▶ _Required action 1_
Transcribe the part of the chat log between "<dfarning_laptop> thanks for" and "will be great...", inclusive.
▶ _Required action 2_
Using the chat log, answer yes or no for whether each statement agrees with it, and quote the words that settle each one: (a) The updates are described as happening daily. (b) dfarning_laptop considers yesterday's build ready for testing. (c) dfarning_laptop says he read the email thread thoroughly.

[Text for analysis — start]

#ubuntu-sugarteam 2010-04-09
<satellit__> dfarning_laptop: any ideas when USR may get updated?
<dfarning_laptop> satellit__ it is getting updated daily:)
<satellit__> where? I am looking in your sunjammer location is it somewhere else? (for VB)
<dfarning_laptop> right now it is still too broken to advertise but you can check out https://launchpad.net/~sugarteam/+archive/ppa
<satellit__> ok is there a virtual box version there?
<dfarning_laptop> now, we are focusing on the basics first. the most recent isos are at http://140.186.70.115/seeta/output/
<satellit__> ok thanks will try them for testing  I know you have been very busy elsewhere  : )
<dfarning_laptop> I don't think yesterday's build even works:(  I'll let you know when we have something worth testing
<satellit__> thanks will wait then....
<satellit__> have you seen fgrose's 3 scripts for self replicating live usb?
<satellit__> it works
<dfarning_laptop> thanks I appreciate your offer.
<satellit__> http://wiki.sugarlabs.org/go/Category_talk:Live_USB#Soas_stick_that_writes_live_USB.27s
<satellit__> neat
<dfarning_laptop> satellit__, i briefly read the email thread.  But I get distracted by interesting projects.  So, I am keeping my head down working on foundations of USR.
<satellit__> ok I sent wrong link. but I have a 2GB soas B that reproduces itself after customization
<satellit__> s/USB
<dfarning_laptop> Very nice sounds like steady progress....
<satellit__> http://people.sugarlabs.org/Tgillard/Custom-Spin-20100405-README-FIRST.txt
<dfarning_laptop> satellit__, I also like that several people besides the orginal core group are making interesting and useful contributions.
<satellit_> : ) let you go....
<dfarning_laptop> thanks for every thing.  I hope we have a useful and interesting USR soon.
<satellit_> can't wait....: ) ubuntu is a major OS It will be great...
<satellit_> * on ubuntu 9,04 here on my main PC
<satellitgbS-f488> test

[Text for analysis — finish]
[Material shown — start]

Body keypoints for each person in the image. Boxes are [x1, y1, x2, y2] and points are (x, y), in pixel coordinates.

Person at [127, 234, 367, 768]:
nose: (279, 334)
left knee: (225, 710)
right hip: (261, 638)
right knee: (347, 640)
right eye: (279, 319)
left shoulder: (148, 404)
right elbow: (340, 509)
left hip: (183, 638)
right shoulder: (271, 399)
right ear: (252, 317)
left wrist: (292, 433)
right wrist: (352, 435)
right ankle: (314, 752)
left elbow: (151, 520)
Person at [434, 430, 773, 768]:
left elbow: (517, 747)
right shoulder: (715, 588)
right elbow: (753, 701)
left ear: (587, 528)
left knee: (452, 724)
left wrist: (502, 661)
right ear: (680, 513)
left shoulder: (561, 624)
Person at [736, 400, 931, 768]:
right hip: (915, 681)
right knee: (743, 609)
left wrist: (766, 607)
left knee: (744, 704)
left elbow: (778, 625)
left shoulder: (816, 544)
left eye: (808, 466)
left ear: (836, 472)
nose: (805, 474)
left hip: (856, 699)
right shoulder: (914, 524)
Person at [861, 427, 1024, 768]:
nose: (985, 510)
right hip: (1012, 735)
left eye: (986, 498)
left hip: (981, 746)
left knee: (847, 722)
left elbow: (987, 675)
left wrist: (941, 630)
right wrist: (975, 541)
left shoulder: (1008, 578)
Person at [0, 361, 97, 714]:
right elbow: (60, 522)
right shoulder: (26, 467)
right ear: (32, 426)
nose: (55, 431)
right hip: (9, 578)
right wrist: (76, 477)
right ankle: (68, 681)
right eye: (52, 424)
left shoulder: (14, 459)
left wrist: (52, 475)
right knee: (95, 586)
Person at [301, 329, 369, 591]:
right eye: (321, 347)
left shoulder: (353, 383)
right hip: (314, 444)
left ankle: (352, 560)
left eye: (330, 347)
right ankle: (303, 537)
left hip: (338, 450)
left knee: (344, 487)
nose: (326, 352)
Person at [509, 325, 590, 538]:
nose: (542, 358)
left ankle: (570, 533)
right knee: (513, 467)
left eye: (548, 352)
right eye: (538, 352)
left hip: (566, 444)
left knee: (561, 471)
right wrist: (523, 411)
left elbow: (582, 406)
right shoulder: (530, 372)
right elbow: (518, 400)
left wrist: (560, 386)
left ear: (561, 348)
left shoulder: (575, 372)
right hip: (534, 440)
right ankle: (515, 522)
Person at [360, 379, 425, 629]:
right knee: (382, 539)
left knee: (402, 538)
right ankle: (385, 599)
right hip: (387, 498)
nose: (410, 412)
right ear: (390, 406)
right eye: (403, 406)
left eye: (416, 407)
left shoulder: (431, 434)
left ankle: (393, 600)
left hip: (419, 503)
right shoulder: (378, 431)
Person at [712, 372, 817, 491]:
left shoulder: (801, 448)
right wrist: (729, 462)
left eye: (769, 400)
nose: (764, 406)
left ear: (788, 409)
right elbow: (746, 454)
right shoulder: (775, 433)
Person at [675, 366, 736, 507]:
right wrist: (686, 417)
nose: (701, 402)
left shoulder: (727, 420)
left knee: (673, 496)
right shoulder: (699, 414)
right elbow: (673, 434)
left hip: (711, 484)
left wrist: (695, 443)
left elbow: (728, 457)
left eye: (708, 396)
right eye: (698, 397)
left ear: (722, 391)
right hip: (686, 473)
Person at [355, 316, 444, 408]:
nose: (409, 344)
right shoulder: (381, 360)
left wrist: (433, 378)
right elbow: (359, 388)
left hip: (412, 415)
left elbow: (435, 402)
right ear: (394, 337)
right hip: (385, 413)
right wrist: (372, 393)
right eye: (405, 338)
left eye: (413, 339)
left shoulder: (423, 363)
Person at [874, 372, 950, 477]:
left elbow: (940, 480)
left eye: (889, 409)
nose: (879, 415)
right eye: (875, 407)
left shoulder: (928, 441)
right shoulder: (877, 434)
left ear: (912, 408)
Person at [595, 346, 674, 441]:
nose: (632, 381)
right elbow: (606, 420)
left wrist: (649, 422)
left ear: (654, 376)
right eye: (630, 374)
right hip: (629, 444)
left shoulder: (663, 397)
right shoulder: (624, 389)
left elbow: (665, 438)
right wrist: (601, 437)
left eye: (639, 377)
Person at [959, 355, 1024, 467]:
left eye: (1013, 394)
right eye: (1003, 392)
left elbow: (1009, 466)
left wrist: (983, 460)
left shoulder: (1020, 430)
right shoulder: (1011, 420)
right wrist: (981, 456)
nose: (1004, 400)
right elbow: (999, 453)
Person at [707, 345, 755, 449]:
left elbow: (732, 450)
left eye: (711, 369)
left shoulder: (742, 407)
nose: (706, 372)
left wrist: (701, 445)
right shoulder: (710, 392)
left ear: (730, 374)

[Material shown — finish]

▶ _Answer 1_
<dfarning_laptop> thanks for every thing.  I hope we have a useful and interesting USR soon.
<satellit_> can't wait....: ) ubuntu is a major OS It will be great...

▶ _Answer 2_
(a) Yes: "it is getting updated daily"
(b) No: "I don't think yesterday's build even works"
(c) No: "i briefly read the email thread."